Not many individuals may inform Tesla CEO Elon Musk “I told you so” fairly like Alex Kendall may. However for the CEO of Wayve, a London-based startup that’s quickly emerged as a key participant in autonomous driving, that barb can wait.
“That’ll be a fun Twitter post one day, but…we’re going to stay humble for now,” Kendall stated Tuesday throughout an onscreen interview on the Fortune Brainstorm AI occasion in London.
When Musk first heard about Wayve’s AI deep-learning method to autonomous driving, he wasn’t bought on it. As a substitute, Tesla opted for a rules-based method through which separate modules are used for notion, planning, and management of a car.
Wayve, in contrast, employs a self-learning AI system whereby uncooked information from a car’s sensors is fed right into a neural community, and from there, deep-learning fashions deal with the car navigation. The system, additionally known as “end-to-end deep learning,” is designed to reply to real-world complexities the way in which human drivers do, fairly than merely comply with guidelines that may not account for these complexities.
Kendall, when taking a journey round London with Fortune AI editor Jeremy Kahn final yr, defined how the Wayve-empowered car labored.
“None of the way the car’s controlled, in terms of the speed it chooses or the lane it takes, none of this is hand-programmed,” he stated. “It’s not following a map, but it’s making all these decisions based on what it sees.”
In 2023, Tesla introduced a main pivot, saying it could swap to an method just like Wayve’s.
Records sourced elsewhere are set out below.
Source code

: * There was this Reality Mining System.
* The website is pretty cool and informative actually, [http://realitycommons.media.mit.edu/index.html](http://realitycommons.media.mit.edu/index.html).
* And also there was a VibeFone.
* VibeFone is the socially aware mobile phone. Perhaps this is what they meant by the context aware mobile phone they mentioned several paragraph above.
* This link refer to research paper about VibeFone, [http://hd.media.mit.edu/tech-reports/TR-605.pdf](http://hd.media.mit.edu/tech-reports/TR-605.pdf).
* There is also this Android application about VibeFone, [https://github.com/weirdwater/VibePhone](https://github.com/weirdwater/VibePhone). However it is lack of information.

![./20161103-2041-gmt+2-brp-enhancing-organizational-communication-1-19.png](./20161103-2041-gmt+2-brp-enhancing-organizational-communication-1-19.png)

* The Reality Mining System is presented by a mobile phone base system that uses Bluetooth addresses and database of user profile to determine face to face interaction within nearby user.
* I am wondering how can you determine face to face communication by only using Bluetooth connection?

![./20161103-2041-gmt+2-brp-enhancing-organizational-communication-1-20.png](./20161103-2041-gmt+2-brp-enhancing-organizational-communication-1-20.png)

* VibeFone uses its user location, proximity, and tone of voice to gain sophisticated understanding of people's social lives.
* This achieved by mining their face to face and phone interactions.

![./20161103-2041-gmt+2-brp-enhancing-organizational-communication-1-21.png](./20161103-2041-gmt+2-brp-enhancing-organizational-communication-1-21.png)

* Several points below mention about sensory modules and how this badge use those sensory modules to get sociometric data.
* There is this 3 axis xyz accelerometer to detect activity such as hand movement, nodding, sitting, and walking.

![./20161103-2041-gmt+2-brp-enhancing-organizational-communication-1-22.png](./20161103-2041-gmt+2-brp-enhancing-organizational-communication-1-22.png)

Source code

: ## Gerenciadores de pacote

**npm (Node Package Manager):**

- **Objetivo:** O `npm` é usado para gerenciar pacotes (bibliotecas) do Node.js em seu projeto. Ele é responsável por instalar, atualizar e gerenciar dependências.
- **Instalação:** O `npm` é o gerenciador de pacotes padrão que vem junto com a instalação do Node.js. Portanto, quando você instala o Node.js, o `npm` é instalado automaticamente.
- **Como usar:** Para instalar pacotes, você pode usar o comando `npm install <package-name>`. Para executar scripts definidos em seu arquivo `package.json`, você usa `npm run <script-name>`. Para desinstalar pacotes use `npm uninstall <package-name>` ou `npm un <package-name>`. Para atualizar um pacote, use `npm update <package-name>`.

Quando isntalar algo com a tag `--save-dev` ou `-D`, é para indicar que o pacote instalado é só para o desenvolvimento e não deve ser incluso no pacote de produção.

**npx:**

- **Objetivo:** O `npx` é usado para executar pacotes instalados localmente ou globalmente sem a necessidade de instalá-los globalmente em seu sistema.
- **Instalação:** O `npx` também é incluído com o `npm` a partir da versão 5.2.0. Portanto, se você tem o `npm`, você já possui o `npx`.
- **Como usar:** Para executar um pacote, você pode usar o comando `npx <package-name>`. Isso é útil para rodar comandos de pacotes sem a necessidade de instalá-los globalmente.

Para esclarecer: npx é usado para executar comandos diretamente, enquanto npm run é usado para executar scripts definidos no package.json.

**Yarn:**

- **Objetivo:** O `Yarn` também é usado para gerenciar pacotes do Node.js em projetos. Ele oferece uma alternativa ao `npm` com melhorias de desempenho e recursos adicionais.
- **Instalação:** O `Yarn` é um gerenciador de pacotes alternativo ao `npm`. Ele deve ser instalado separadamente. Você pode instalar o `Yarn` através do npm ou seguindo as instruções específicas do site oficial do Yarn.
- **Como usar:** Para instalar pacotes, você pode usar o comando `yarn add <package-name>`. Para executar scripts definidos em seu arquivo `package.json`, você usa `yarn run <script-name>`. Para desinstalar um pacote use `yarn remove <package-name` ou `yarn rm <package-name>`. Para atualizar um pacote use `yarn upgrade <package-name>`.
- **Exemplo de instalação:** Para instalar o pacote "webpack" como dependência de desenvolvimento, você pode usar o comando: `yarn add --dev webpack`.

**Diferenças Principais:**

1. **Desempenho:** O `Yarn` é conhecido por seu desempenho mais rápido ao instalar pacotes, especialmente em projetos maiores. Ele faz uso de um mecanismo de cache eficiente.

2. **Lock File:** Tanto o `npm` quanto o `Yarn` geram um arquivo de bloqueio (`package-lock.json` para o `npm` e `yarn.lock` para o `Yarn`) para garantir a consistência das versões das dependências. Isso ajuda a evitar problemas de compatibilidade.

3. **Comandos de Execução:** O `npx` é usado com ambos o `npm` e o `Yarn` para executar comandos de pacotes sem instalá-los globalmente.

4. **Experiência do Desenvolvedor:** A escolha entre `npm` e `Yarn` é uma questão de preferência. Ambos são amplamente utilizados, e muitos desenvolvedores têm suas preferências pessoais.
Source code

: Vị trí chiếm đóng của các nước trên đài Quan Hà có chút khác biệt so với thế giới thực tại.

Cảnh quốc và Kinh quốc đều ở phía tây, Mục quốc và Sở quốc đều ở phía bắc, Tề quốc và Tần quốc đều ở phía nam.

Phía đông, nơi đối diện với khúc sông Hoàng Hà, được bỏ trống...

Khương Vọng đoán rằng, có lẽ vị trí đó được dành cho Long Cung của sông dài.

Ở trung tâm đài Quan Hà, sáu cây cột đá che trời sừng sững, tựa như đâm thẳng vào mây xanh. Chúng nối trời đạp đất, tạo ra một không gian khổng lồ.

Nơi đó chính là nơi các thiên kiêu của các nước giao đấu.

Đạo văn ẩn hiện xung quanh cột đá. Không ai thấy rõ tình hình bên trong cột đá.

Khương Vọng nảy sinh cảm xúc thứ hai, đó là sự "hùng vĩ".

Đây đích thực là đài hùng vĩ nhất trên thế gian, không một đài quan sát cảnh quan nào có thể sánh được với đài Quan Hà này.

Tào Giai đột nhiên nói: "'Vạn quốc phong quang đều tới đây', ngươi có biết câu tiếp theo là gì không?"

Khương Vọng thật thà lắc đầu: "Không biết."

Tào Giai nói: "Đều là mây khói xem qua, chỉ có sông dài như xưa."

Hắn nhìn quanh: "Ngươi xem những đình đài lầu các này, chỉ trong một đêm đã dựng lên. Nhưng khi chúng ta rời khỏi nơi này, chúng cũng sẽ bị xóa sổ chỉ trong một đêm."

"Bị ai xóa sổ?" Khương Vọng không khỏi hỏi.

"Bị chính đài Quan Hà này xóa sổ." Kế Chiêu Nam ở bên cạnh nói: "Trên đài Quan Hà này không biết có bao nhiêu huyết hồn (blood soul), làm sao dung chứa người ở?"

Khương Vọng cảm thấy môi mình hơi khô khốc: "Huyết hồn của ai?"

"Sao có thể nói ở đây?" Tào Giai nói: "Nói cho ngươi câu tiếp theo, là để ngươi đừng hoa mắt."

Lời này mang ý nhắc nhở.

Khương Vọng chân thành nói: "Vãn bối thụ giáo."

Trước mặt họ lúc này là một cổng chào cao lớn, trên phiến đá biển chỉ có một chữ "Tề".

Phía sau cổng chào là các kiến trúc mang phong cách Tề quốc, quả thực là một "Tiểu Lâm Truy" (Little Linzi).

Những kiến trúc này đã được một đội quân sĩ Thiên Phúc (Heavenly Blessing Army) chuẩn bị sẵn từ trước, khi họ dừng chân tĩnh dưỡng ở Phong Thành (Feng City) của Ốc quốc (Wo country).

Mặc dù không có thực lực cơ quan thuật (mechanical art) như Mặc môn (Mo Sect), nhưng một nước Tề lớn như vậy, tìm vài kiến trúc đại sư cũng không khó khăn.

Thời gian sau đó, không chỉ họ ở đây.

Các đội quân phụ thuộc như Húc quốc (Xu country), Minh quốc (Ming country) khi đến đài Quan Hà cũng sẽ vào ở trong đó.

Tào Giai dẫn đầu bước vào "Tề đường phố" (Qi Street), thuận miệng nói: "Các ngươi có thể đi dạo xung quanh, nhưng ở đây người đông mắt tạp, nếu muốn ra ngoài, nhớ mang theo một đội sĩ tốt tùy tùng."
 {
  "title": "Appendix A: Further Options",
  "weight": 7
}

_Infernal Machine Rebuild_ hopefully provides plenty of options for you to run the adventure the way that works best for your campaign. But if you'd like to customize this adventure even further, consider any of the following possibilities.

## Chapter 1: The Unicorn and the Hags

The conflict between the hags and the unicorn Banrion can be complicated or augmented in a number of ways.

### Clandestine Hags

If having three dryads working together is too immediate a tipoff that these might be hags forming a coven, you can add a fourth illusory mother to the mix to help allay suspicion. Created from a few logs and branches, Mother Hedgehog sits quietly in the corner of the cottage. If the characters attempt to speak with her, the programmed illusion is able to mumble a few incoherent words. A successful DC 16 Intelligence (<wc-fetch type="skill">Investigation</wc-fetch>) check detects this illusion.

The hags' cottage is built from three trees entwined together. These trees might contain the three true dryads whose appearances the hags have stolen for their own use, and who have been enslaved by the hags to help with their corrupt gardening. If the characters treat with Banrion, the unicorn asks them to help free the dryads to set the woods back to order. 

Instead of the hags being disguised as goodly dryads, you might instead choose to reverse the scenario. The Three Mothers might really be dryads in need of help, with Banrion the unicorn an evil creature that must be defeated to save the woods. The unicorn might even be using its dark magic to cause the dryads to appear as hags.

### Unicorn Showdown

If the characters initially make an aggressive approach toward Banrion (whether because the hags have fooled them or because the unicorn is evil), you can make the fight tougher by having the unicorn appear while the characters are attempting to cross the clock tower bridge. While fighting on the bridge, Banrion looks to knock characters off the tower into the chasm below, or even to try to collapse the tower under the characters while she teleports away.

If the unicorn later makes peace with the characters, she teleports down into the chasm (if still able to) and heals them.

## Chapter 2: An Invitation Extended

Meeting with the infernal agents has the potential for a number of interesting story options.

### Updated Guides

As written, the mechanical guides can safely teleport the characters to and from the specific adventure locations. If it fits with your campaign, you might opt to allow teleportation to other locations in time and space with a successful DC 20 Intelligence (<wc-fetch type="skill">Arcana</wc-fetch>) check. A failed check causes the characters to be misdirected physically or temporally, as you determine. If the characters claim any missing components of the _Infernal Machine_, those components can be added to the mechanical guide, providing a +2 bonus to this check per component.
“I remember meeting Elon a couple of years ago, and he didn’t believe end-to-end learning was going to work,” Kendall recalled on the Sifted podcast in October 2023. “And so for him to come out and say: Actually, we’re changing our approach to this. I mean, that’s vindicating for me.”
On the Brainstorm occasion Tuesday, Kendall reiterated that sentiment, saying it was “gratifying” that Tesla made its pivot. However he isn’t one to brag. Autonomous driving, he stated, is “one of the greatest engineering problems there is today,” and he expects “more challenges” on the highway forward. With that in thoughts, “one of the key values we have at our company is humility, and really not assuming we know the solutions.”
Kendall might be forgiven for dropping no less than a little bit humility given the fast ascent of his startup. The New Zealander cofounded Wayve in 2017 following his award-winning PhD analysis at Cambridge College, which confirmed “how end-to-end deep learning could enable safe and real-time scene understanding,” as he writes on his web site.
A yr in the past, Wayve raised greater than $1 billion from SoftBank, Nvidia, and Microsoft, amongst others—simply seven years after its founding.
Wayve hopes many automakers will incorporate its AI expertise. Final month, Nissan turned the primary, saying it is going to combine the startup’s providing into its driver-assist system in 2027.